Com Caramuru teve 4 filhas e veio a falecer em 1586. Seu testamento existente até hoje, deixa seus bens para os monges beneditinos. Seus restos mortais repousam na Igreja da Graça, em Salvador. Segundo sua certidão de batismo encontrada no Canadá (!), seu nome verdadeiro seria “ Guaibimpará” e  não “Paraguaçú” (nome que significa “mar grande”), como escreve Frei José de Santa Rita Durão em seu poema” Caramuru”.
Filha do morubixaba Taparica, da nação Tupinambá, casou-se com o português Diogo Álvares Correia, conhecido como” Caramuru” – Homem de fogo.

Pintura mostrando Catarina que salva seu futuro marido da morte pelos tupinambás

Conforme a legenda dourada em torno da vida deste insólito personagem, indissoluvelmente associada à de sua esposa, a embarcação em que vinha Diogo, proveniente da Europa, naufragou no mar da Mariquita em 1510, no Rio Vermelho, Baía de Todos os Santos. Seus companheiros foram mortos pelos tupinambás, mas ele conseguiu sobreviver, por seu espírito animado e alegre, e porque dias após, disparou de forma certeira e mortal seu mosquete sobre uma ave e com isto amedrontou e encheu de admiração os indígenas, que assustados gritaram: Caramuru – que significa “ homem  de Fogo”, ou algo assemelhado. A partir de então, passou a viver entre os tupinambás, com este nome, prestando-lhes grandes serviços, seja no campo de batalha como da mediação e arbitragem com outras tribos

Como tudo na Bahia, Catarina é hoje é personagem do sincretismo afro-indígena-brasileiro

De acordo com o costume terrível de alguns povos indígenas que aqui habitavam, ele ia ser por eles devorado mas salvou-se graças aos disparos de sua arma e à intercessão da índia Paraguaçu, junto a seu pai que era o cacique da tribo. Embora ela estivesse prometida ao índio Gupeva, seu pai deu-a em “casamento” a Caramuru e quando já tinham filhos viajaram para a França.

Alfabetizada em francês

Chegaram em Paris e foram acolhidos pelo Rei Francisco I que providenciou o batismo da nossa índia e seu casamento cristão com Diogo Corrêa, o qual foi celebrado por um bispo em Saint-Malo. O Rei e a Rainha foram seus padrinhos e a ela foi dado o nome Catarina. Voltando à Bahia, o casal foi muito importante no estabelecimento de alianças e de uma boa convivência entre os índios e os portugueses.
Suas filhas casaram-se com colonos portugueses vindos com Martim Afonso de Sousa, dos quais descendem, entre outras famílias importantes, os Garcia d’Ávila. Quando o primeiro Governador-Geral, Tomé de Sousa, chegou à Bahia em 1549, Caramuru ainda vivia, assim como durante o governo de Duarte da Costa.

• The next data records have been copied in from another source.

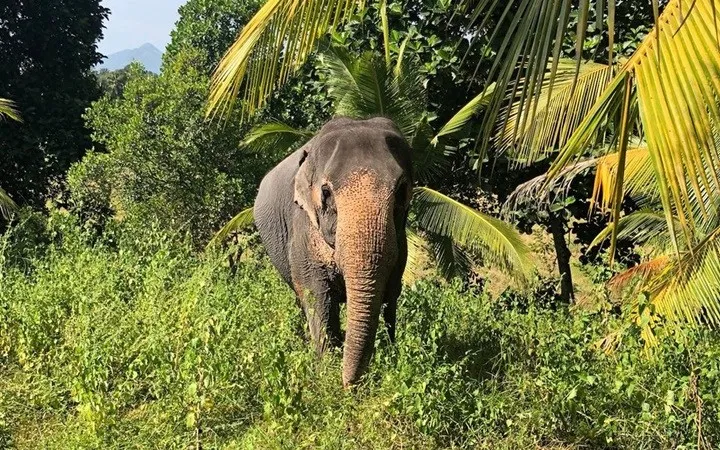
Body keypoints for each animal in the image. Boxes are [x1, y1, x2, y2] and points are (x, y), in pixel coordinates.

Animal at [255, 116, 414, 386]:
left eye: (402, 190)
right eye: (326, 192)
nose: (348, 387)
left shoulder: (401, 242)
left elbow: (391, 296)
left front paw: (391, 353)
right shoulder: (303, 229)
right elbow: (318, 298)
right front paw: (327, 369)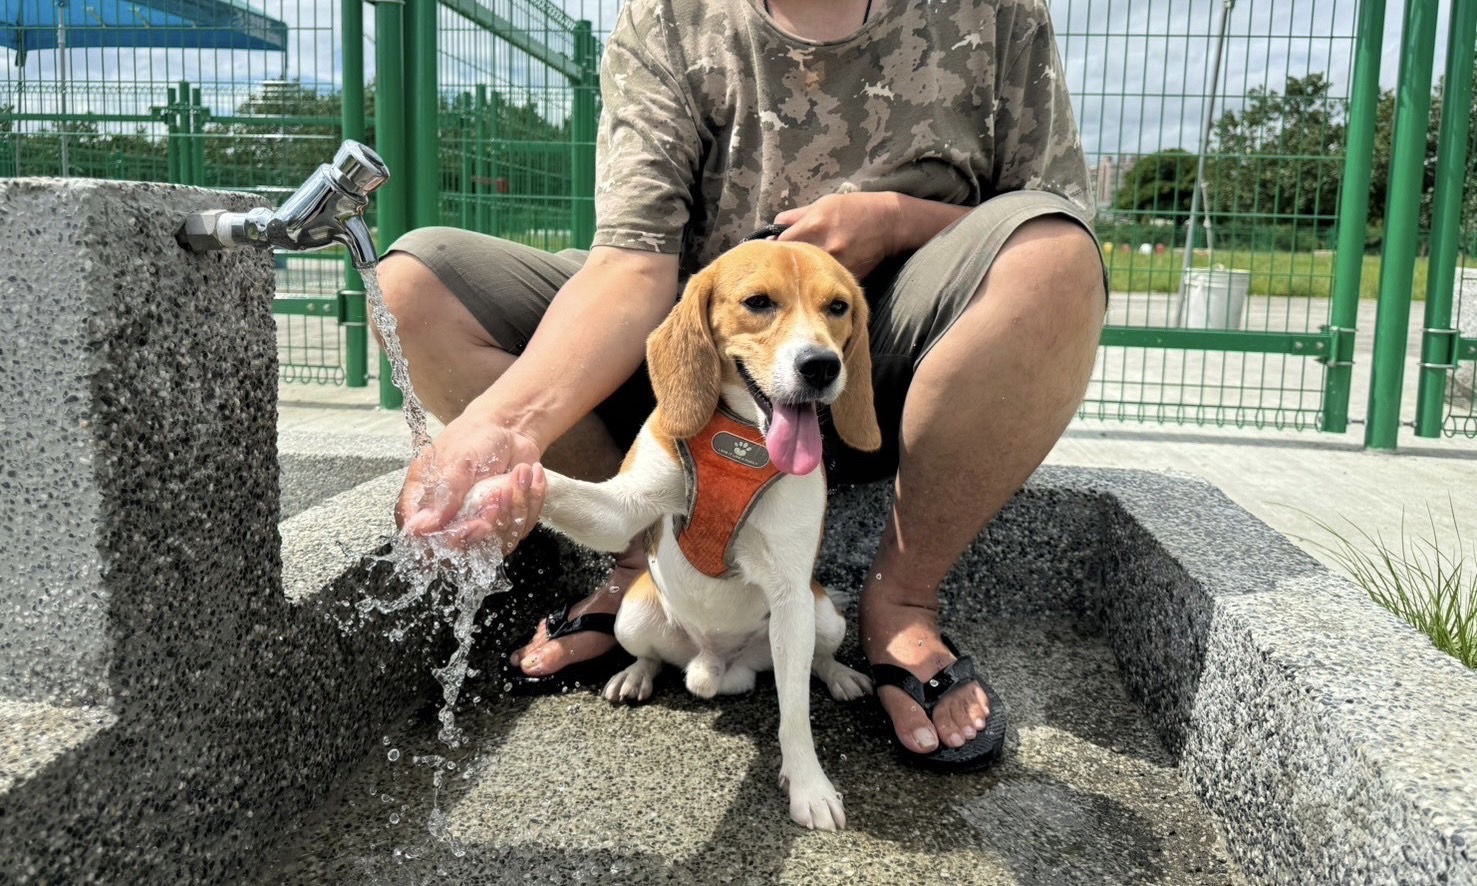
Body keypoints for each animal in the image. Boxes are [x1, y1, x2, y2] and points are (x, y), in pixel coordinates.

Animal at [484, 242, 880, 832]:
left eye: (838, 307)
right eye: (758, 302)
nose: (821, 365)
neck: (742, 438)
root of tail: (717, 663)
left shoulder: (791, 597)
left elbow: (795, 711)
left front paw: (809, 784)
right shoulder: (622, 510)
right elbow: (562, 491)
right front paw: (490, 483)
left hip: (822, 615)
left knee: (814, 660)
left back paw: (838, 674)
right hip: (630, 615)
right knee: (651, 654)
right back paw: (636, 674)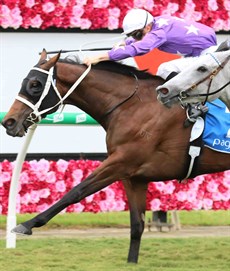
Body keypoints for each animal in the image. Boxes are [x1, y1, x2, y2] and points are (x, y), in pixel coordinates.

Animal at [1, 49, 230, 264]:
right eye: (25, 82)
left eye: (35, 84)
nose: (9, 122)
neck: (132, 106)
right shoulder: (135, 177)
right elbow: (137, 225)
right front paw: (131, 262)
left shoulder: (120, 163)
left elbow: (76, 191)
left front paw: (26, 225)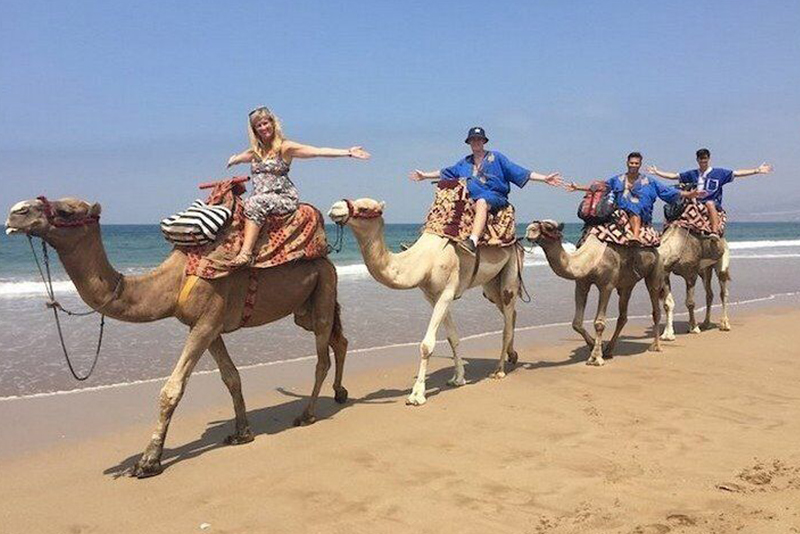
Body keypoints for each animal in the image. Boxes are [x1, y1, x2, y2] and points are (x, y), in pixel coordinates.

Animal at [3, 198, 346, 482]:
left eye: (65, 211)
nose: (16, 211)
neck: (173, 281)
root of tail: (327, 256)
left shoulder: (206, 320)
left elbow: (172, 389)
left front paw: (148, 461)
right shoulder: (208, 325)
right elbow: (231, 377)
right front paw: (242, 432)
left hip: (323, 287)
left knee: (322, 355)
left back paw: (307, 414)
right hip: (306, 306)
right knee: (337, 340)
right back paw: (340, 393)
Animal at [326, 200, 520, 406]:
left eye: (365, 208)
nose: (335, 207)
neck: (425, 260)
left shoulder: (447, 292)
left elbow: (427, 345)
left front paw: (417, 395)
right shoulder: (432, 296)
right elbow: (453, 337)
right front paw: (458, 378)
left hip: (511, 269)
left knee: (507, 320)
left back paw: (499, 370)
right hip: (490, 285)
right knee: (509, 312)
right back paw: (512, 355)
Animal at [524, 220, 664, 366]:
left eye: (549, 227)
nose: (530, 229)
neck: (589, 259)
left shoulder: (606, 286)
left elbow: (599, 323)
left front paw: (595, 358)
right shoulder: (581, 284)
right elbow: (576, 323)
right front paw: (594, 346)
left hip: (655, 268)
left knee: (655, 306)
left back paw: (656, 346)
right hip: (627, 284)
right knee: (623, 316)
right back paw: (609, 350)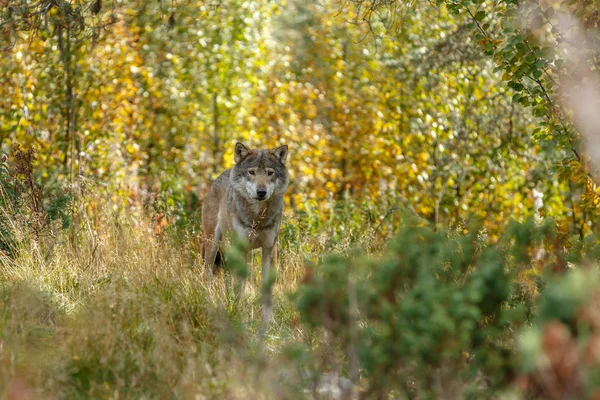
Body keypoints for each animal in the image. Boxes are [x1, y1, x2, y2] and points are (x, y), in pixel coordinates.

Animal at [202, 142, 290, 324]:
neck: (257, 217)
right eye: (252, 172)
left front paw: (268, 320)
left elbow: (266, 289)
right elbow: (239, 286)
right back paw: (210, 302)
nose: (261, 192)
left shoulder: (269, 248)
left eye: (270, 173)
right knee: (208, 274)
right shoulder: (240, 248)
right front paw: (239, 314)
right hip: (213, 245)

Lápide de Catarina na Igreja da Graça, Salvador, onde estão seus restos mortais

Catarina Paraguaçu foi uma mulher de grande importância para a formação da alma brasileira, pois representou a integração entre os povos indígenas e os colonizadores europeus, a difusão da fé cristã e da cultura letrada, e a valorização da diversidade e da tolerância. Ela é uma figura histórica e lendária que inspirou obras literárias, artísticas e cinematográficas.